Yeah, I should clarify what I was saying. I wasn't calling Task.Run(), but I was doing:

    for (var i = 0; i < 1000000; i++) { 
        var unused_task_var = RunTaskAsync();
    }
    await RunMainMonitoringTaskAsync();
And I purposefully wasn't calling await on "unused_task_var". And this was doing what I wanted, running all those tasks on multiple background threads in the pool, as long as RunTaskAsync method itself yielded once early on in its function (to return control back to the for loop).

tl;dr If you call an async method and don't await on it, it will be parallelized - for a console app, at least.

Honestly, I don't find the MS docs on this to be that great. Not 100% sure I'm even doing it the right way here. Everybody says use Task.Run but that is for CPU bound tasks. I want to run a ton of IO waiting tasks.

edit: looks like I'm doing it right.

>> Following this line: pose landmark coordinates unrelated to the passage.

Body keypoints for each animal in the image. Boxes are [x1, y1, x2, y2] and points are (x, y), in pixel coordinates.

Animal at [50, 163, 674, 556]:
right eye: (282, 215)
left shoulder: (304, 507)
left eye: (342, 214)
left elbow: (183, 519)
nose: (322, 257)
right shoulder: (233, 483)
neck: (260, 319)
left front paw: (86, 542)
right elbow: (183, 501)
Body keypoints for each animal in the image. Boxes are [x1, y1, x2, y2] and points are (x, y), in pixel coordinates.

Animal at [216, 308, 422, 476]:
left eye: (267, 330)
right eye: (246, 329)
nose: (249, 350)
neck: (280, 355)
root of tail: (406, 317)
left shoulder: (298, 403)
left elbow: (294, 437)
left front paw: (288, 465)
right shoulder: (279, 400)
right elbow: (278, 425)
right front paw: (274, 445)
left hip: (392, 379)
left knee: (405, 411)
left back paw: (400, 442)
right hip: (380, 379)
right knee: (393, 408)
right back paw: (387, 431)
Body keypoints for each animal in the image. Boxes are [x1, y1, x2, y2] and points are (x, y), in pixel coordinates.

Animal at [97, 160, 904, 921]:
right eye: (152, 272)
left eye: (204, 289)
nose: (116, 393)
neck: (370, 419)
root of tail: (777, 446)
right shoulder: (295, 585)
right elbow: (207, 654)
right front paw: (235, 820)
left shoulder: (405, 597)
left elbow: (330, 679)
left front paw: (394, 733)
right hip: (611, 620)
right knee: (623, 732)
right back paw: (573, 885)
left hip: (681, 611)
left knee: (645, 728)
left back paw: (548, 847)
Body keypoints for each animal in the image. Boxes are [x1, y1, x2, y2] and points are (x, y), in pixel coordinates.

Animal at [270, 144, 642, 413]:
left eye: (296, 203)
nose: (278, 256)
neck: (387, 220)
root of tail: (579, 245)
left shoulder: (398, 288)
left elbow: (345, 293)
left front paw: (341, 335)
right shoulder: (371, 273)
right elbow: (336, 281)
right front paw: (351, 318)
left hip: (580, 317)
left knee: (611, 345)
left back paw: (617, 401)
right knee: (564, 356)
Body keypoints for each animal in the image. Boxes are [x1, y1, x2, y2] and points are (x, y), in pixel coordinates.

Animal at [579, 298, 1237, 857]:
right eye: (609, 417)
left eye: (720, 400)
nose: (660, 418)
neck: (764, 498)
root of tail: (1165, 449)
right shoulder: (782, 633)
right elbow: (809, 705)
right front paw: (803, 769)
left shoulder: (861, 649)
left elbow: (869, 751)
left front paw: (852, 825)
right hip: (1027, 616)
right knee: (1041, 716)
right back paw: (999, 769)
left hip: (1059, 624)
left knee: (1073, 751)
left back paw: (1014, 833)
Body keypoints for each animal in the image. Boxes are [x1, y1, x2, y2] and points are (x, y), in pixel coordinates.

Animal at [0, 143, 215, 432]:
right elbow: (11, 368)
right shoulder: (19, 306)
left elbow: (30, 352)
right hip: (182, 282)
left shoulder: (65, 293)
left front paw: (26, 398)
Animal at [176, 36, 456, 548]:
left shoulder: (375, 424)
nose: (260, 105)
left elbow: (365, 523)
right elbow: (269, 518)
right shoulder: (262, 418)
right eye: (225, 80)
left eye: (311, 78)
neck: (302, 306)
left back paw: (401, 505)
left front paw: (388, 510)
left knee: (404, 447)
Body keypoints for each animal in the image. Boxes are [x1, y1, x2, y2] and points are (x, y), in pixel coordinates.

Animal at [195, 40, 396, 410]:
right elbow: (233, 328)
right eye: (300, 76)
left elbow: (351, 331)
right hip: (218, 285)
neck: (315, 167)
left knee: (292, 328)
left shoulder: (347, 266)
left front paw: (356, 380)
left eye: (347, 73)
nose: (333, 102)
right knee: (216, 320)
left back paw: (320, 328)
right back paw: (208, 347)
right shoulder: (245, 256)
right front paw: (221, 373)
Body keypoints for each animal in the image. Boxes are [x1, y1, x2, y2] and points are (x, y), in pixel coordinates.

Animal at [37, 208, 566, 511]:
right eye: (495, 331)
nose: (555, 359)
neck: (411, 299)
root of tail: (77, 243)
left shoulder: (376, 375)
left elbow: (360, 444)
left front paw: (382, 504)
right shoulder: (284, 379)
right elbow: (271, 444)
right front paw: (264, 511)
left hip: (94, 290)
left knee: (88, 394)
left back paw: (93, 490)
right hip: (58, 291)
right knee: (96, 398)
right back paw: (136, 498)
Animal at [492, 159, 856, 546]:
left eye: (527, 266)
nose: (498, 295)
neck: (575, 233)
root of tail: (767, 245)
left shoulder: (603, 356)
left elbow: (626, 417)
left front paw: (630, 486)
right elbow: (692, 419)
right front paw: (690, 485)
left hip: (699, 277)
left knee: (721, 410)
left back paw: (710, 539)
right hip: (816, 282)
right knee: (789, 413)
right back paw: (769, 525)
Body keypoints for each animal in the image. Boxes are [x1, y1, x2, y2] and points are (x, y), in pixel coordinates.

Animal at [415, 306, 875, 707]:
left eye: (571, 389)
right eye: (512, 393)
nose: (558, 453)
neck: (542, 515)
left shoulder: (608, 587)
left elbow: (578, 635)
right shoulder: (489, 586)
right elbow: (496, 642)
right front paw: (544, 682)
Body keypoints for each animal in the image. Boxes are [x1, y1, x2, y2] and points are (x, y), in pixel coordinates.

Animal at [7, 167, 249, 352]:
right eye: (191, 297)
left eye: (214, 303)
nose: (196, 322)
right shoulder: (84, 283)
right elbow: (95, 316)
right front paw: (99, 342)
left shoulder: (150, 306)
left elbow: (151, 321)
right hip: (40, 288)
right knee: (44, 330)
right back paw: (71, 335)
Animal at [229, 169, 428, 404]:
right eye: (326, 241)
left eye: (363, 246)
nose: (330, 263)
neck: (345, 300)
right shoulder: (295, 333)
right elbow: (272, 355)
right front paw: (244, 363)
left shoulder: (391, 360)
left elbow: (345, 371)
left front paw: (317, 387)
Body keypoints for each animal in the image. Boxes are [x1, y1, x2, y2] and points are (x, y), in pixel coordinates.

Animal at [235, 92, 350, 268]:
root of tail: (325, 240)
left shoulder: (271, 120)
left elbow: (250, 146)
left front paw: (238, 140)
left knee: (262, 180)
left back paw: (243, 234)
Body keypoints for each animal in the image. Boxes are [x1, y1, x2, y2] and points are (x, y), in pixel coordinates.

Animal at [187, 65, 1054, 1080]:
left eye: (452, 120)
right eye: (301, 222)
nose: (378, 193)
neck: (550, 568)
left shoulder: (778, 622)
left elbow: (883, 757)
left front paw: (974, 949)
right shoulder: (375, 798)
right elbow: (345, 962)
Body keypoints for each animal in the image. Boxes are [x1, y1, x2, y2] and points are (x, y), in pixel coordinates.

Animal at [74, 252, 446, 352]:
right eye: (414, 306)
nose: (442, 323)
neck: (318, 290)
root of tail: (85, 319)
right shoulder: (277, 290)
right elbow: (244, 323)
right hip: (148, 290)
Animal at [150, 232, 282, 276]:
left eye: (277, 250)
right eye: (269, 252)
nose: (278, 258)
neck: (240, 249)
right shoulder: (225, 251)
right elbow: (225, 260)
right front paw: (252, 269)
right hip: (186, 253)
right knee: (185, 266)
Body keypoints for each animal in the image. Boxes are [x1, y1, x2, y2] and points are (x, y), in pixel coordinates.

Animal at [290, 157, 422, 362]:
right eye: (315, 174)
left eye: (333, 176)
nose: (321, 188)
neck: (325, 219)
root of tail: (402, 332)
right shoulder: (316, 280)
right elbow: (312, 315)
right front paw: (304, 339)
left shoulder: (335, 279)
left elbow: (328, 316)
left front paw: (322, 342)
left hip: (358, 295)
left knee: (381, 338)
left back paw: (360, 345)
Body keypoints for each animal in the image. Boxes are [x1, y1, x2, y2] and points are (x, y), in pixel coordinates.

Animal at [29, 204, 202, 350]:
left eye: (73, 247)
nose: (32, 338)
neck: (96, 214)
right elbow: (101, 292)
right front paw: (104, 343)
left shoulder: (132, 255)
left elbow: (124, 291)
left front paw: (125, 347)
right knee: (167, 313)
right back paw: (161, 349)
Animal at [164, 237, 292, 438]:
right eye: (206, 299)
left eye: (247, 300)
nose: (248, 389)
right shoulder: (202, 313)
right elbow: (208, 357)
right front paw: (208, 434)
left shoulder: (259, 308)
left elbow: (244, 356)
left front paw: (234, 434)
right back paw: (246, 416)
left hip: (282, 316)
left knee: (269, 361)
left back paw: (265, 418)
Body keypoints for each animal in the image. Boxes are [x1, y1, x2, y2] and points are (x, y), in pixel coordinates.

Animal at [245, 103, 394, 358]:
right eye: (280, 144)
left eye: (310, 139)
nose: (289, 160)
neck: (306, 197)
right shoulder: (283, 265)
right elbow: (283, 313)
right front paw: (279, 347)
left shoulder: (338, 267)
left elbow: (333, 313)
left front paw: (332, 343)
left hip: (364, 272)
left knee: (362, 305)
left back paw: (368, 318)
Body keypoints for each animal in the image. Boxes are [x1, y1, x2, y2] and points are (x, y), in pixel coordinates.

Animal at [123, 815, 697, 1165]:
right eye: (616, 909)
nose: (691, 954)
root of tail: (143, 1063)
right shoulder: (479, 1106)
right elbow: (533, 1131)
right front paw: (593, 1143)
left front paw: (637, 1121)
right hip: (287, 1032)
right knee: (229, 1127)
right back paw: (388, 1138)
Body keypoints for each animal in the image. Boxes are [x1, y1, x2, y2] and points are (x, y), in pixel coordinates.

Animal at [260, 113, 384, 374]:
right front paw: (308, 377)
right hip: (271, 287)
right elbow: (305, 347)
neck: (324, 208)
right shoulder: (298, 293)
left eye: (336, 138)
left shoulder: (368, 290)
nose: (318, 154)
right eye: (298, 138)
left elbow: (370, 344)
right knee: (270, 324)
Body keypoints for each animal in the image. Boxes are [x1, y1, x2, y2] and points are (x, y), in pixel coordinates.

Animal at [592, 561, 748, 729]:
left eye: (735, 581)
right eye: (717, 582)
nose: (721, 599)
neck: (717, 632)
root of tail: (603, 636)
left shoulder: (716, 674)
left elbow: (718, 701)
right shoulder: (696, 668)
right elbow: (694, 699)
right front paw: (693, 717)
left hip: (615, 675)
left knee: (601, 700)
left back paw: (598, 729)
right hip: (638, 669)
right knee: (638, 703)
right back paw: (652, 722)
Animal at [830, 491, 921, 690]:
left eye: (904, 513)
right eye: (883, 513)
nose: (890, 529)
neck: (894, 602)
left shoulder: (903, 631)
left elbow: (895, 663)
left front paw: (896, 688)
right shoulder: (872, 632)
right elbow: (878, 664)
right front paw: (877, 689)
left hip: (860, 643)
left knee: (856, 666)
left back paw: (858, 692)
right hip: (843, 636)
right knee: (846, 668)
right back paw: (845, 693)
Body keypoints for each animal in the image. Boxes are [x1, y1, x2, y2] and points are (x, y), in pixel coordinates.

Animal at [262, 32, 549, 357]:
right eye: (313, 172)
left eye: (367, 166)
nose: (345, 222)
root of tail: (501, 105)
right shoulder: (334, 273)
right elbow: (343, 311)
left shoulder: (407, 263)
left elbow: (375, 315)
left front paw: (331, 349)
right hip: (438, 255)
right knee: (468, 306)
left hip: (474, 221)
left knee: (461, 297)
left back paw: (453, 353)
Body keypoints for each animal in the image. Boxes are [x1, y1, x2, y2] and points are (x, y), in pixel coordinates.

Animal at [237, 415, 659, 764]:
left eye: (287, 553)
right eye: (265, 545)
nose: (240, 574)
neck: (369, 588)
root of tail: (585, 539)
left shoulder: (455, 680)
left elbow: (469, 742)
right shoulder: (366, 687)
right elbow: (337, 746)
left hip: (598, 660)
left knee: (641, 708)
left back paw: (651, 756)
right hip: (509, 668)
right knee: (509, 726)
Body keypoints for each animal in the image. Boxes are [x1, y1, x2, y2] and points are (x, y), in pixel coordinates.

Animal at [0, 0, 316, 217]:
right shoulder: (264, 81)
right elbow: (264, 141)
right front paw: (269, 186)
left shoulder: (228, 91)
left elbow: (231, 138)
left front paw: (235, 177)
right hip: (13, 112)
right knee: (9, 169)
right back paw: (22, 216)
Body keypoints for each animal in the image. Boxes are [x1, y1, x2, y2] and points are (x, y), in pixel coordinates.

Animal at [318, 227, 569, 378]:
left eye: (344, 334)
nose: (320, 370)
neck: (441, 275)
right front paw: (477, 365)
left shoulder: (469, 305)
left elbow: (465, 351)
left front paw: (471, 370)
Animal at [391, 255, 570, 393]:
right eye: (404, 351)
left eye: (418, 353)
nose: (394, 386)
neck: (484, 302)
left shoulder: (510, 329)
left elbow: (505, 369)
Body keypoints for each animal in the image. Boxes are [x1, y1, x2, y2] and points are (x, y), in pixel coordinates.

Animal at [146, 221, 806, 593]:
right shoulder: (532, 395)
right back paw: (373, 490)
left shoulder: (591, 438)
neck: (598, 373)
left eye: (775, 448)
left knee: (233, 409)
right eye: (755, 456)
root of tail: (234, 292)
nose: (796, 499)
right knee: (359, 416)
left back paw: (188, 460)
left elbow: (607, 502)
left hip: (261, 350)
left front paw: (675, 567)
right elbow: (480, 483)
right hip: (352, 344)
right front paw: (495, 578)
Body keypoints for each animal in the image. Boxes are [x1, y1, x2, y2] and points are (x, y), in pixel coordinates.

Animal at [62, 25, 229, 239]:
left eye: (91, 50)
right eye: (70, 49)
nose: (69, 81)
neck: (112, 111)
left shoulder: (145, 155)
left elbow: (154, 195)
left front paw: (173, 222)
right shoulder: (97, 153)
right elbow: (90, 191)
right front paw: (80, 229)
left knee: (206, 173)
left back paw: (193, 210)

See "Async Composition" @ https://blog.stephencleary.com/2012/02/async-and-await.html

Nod, iirc if you read through the specifications it is definitely Threads managed by a default pool as a default implementation. Depending on your needs trying to prematurely optimize can really distort how threads are used. I've seen this in a few prior projects, but forget some of the details.

In general it works pretty well until you need more than the defaults offer, then it becomes almost an exercise in frustration.

This is a good article which tries to explain how .NET works under the hood. https://blog.stephencleary.com/2013/11/there-is-no-thread.ht...
They use whatever the current dispatcher is. The default dispatcher is the one that uses a thread pool, because that's the only thing you can do in the absence of an event loop. But the functions themselves are compiled the same, into a state machine with callbacks. That compiled code knows nothing about threads (or event loops, for that matter). It just uses the dispatcher to schedule continuations.